_SELECTED PASSAGE:_

Among Brazier's well-known customers was Édouard Herriot, mayor of Lyon and three times prime minister of France, who said, "She does more than I do to make the city famous." As an enemy of the Nazis and the puppet Vichy government, he was imprisoned during much of the Second World War, and under his collaborateur replacement Brazier fell foul of the authorities. She refused to compromise her standards and was repeatedly fined, and on one occasion imprisoned for a week, for breaching the Nazi occupiers' regulations about food rationing. In 1941 the regime ordered the closure of the rue Royale restaurant for buying food without the requisite authorisation.
When the war ended, Brazier held a celebratory feast at the Col for a large number of people from Lyon. She hired a band and a clown and her guests sang La Marseillaise during the banquet. The two establishments were restored to their pre-war eminence. From 1946 Brazier left Gaston in control of the rue Royal restaurant, where he, his wife, and later their daughter continued Brazier's traditions. Brazier concentrated her efforts on the Col de la Luère. Among the young chefs who learned their craft there were Paul Bocuse and Bernard Pacaud. Both contributed forewords paying tribute to their mentor in editions of her posthumously published recipe book, Les secrets de la Mère Brazier. Brazier's second-in-command at the Col de la Luère was Roger Garnier, husband of Odette, Brazier's niece; he was chef there for 20 years. Every February, accompanied by the Garniers, Brazier made what Drew Smith, in a biographical sketch, calls "note-gathering field trips" to other top restaurants in France, including Fernand Point's La Pyramide, Maison Pic and others.
The Michelin Guide reputations of the Col de la Luère establishment varied. The restaurant lost one of its three stars in 1960, Brazier resumed personal direction of the kitchen and three stars were restored in 1963. The third star was again withdrawn in 1968, when Brazier retired.

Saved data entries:
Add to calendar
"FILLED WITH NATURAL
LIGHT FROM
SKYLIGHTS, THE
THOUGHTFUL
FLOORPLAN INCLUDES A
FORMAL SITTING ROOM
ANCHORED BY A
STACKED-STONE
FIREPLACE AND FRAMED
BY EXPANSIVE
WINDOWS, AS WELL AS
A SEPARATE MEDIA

_SET OF TASKS:_
A – Do these statements agree with the passage about Brazier? Answer yes or no for each, quoting the words of the passage that decide it: (i) The regime ordered the rue Royale restaurant closed in 1941. (ii) Roger Garnier was chef at the Col de la Luère for ten years. (iii) The Col de la Luère regained its third star in 1963.
B – Could you continue the passage about Brazier from its last sentence?
None of the records are needed.

_EXPECTED RESPONSES:_
A –
(i) Yes: "In 1941 the regime ordered the closure of the rue Royale restaurant for buying food without the requisite authorisation."
(ii) No: "he was chef there for 20 years."
(iii) Yes: "three stars were restored in 1963."

B –
In 1968, aged 72, Brazier handed over to Gaston. In 1971 Jacotte Brazier, his daughter, joined the restaurant in the rue Royale, and succeeded him after his death in 1974. Brazier turned down the Légion d'honneur, the highest French order of merit, both military and civil, saying that it "should be given out for doing more important things than cooking well and doing the job as you're supposed to".
Brazier died on 2 March 1977 at the age of 81. The restaurant at Col de la Luère closed, but the rue Royale establishment continued under Jacotte until 2004. In 2008 the Michelin-starred chef Mathieu Viannay bought the restaurant, retaining its name, restoring the 1930s décor and featuring Brazier classics such as the volaille demi-deuil on the menu along with new dishes.
Although Brazier had a reputation for menus that changed little, her recipe book, begun in her last years and published after her death, contains more than 300 dishes. The editors intersperse the chapters with details of seven of her classic menus, illustrating her wide range. Starters included artichokes with foie gras, Belon oysters, house pâté, turbot cooked in Chambertin, salmon soufflé, artichokes with truffles, and grilled boudin with godiveau (veal forcemeat). Among the second courses are lobster with brandy and cream, smoked salmon, lobster with mayonnaise, and quenelles au gratin. The most prominently featured main course is Brazier's trademark chicken demi-deuil; others are roast pork, chicken with morels and cream, fillet steak Rossini, grilled chicken with béarnaise sauce, and poularde de Bresse poached en vessie with Riesling white wine. The larger courses are interspersed with dishes such as chicory salad, chestnuts and spinach in cream, or sautéed potatoes (as a course on their own). Desserts included ice cream bombe with fresh pineapple, peaches flambéed with Kirsch, fruit sorbet, Bresse galettes, and rum baba.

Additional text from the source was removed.